Cardano has a max supply of 45 billion, with around 33 billion currently in circulation.

Over the course of 2021, Cardano’s price rose dramatically as investors experimented with alternatives to Ethereum. After the upcoming launch of smart contract functionality, Cardano saw an all-time high of $3.10 in September 2021, a 17767.4% increase from its lowest price of $0.017 in October 2017.

While currently, Cardano’s price has trended downwards, most analysts expect the currency to appreciate in value as its ecosystem grows.

Polkadot does not have a max supply as it is an inflationary currency, making staking necessary to avoid losing value. There is currently 1.1 billion DOT in circulation.

Polkadot saw its all-time high in November 2021, reaching a price of $55, with a low on August 20, 2020, at just $2.69. While this is not as marked an increase in price when compared to Cardano, this 1944% increase in value is promising, given it four years later.


Both networks are in the early stages of implementing Dapps and bringing the world of NFTs and DeFi to their platforms.

Polkadot’s Relay Chain itself does not support smart contracts and instead relies on parachains implementing them.

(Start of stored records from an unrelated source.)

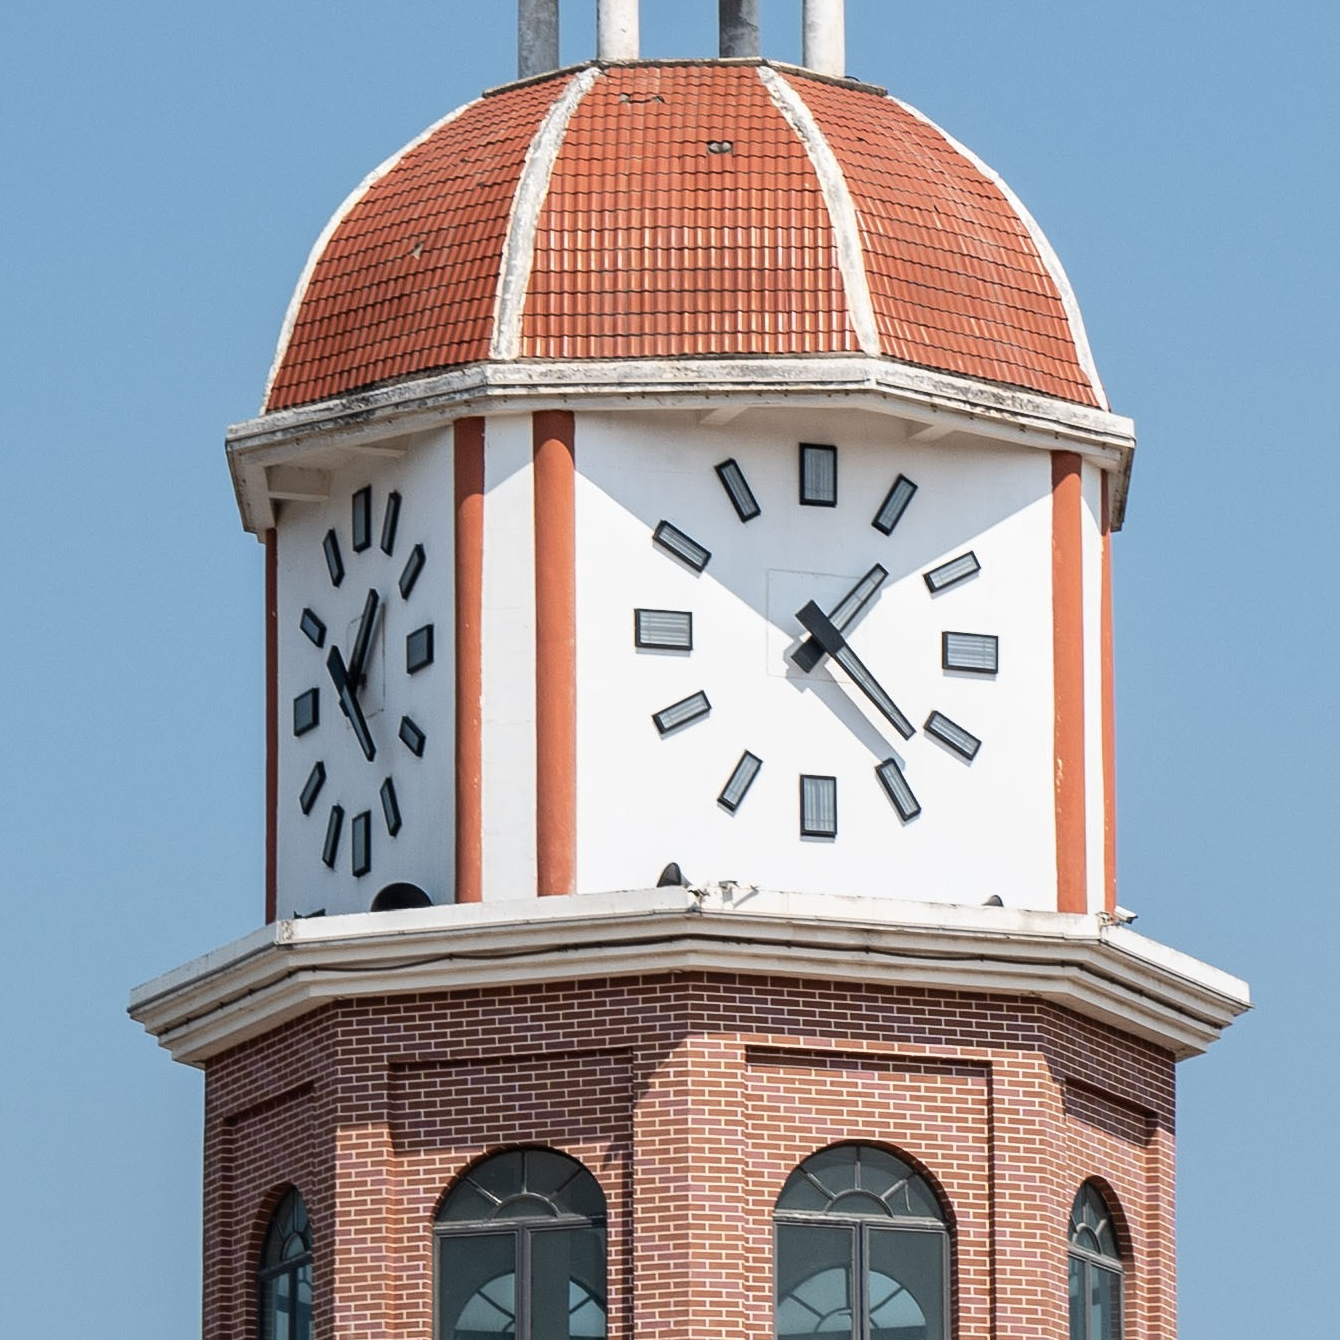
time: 1:22
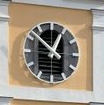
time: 12:52
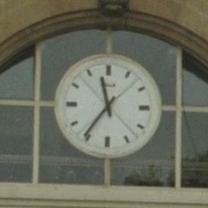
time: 11:35
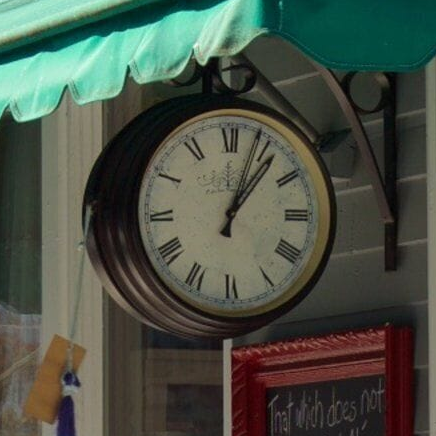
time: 1:03
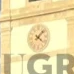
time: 4:07
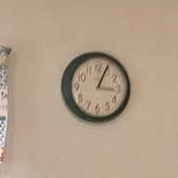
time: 3:04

Cardano implemented smart contracts directly following the launch of its Alonozo update in September 2021 and uses the Plutus/Haskell coding language.

Both projects are now seeing an increase in the number of Dapps launching on the networks, with Cardano now receiving the support of big players like SundaeSwap, which are priming their own launch of a Cardano decentralized exchange. Hampering Cardano, however, is the coding language Haskell which is considered secure and robust at the expense of a steep learning curve.

Cardano is seeing particular activity in Japan and some developing nations in Africa, where IOHK is implementing blockchain solutions. Polkadot, however, has a more widespread userbase, with a considerable amount of Chinese users prior to the outlawing of cryptocurrency use.


Both Cardano and Polkadot are tackling the problems of scalability and congestion differently. Cardano is opting for a robust layer-1 and layer-2 solution, while Polkadot uses a novel parachain approach akin to Ethereum’s sharding plan.

For developers, both platforms offer a viable alternative to Ethereum. Cardano is laying down the groundwork for an enormous amount of financially empowered users in Africa, but its use of Haskell is proving a sticking point, slowing down development. Polkadot has a more free strategy allowing developers to experiment quickly using its Kusama testnet but lacks the deterministic model that Cardano’s ETUxO enjoys.

For investors, both are worthy additions to a portfolio. While the two are effectively competitors, their differing approaches mean the two can effectively co-exist, with Cardano’s peer-reviewed nature and challenging barrier of entry regarding development, making it perhaps more adopted by institutions and traditional investors.